The mountains and the endless plain—
All, all the stretch of these great green states—
And make America again!
 
Biographical Information
        James Langston Hughes was born February 1, 1902, in Joplin, Missouri. His parents divorced   when he was a young child, and his father moved to Mexico. He was raised by his grandmother until he was thirteen, when he moved to Lincoln, Illinois, to live with his mother and her husband, before   the family eventually settled in Cleveland, Ohio. It was in Lincoln that Hughes began writing    poetry. After graduating from high school, he spent a year in Mexico followed by a year at Columbia University in New York City.  He finished his college education at Lincoln University in Pennsylvania three years later. In 1930 his first novel, Not Without             Laughter, (Knopf, 1930) won the Harmon gold medal for literature. 
         Hughes, who claimed Paul Lawrence Dunbar, Carl Sandburg, and Walt Whitman as his primaryinfluences, is particularly          known for his insightful, colorful portrayals of black life in America from   the twenties through the sixties.
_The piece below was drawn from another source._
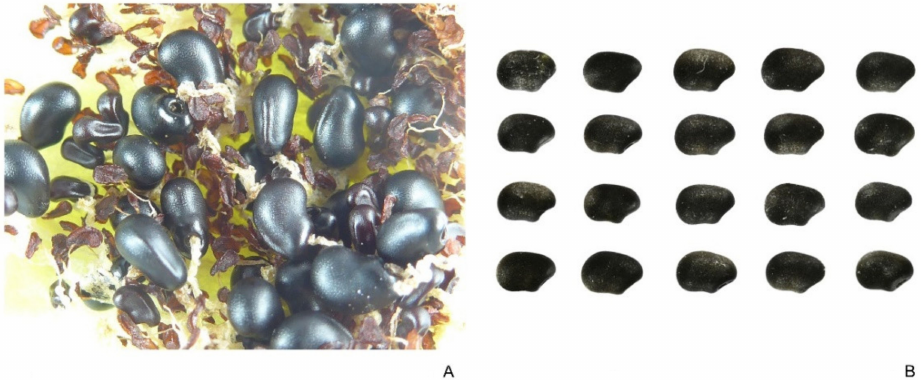
Figure 7. Ferocactus herrerae . ( A ) Seeds in a fruit. ( B ) Seeds. Bar equals 1 cm.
He wrote novels, short     stories and plays, as well as poetry, known for his engagement with the world of jazz and the influence it had on his writing, as in his book-length poem Montage of a Dream Deferred (Holt, 1951). His life and work were enormously important in shaping the artistic   contributions of the Harlem Renaissance of the 1920s. Unlike other  notable black poets of the period—Claude McKay, Jean Toomer,and Countee Cullen—He refused to differentiate between his personal experience and the common experience of black America. He wanted to tell the stories of his people in ways that reflected their actual culture, including both their suffering and their love of          music, laughter, and language itself. 
(biographical information from poets.org)

Explanation of Technique

         Free verse is a type of poem that is free of constraints contained in other types of poem. For instance, for free verse poems         there is no certain format needed for them. Also, free verse poems usually do not have to rhyme. Therefore, they follow the natural     rhythms of speech. The poem, "Let America Be America Again", by Langston Hughes, is a free verse poem because it follow no       poetic pattern or format.

Interpretation of Poem

        This powerful poem by Langston Hughes talks about the hypocrisy that used to be all over America, especially in the South. In  the poem, Langston Hughes talks about how unfairly African Americans were treated. That is why he talks about Liberty wearing a   false patriotic wreath. Later in  the poem, Langston Hughes describes wanting America to be America again. That includes America being the land of the free and equality being everywhere. 

(picture from breakingchainsministries.com)

Explanation of Visual

        The picture above is of a chain breaking. This is to represent America breaking free of the things holding it back from becoming a great nation. The things holding America back are described in the poem, like segregation, racism, and discrimination.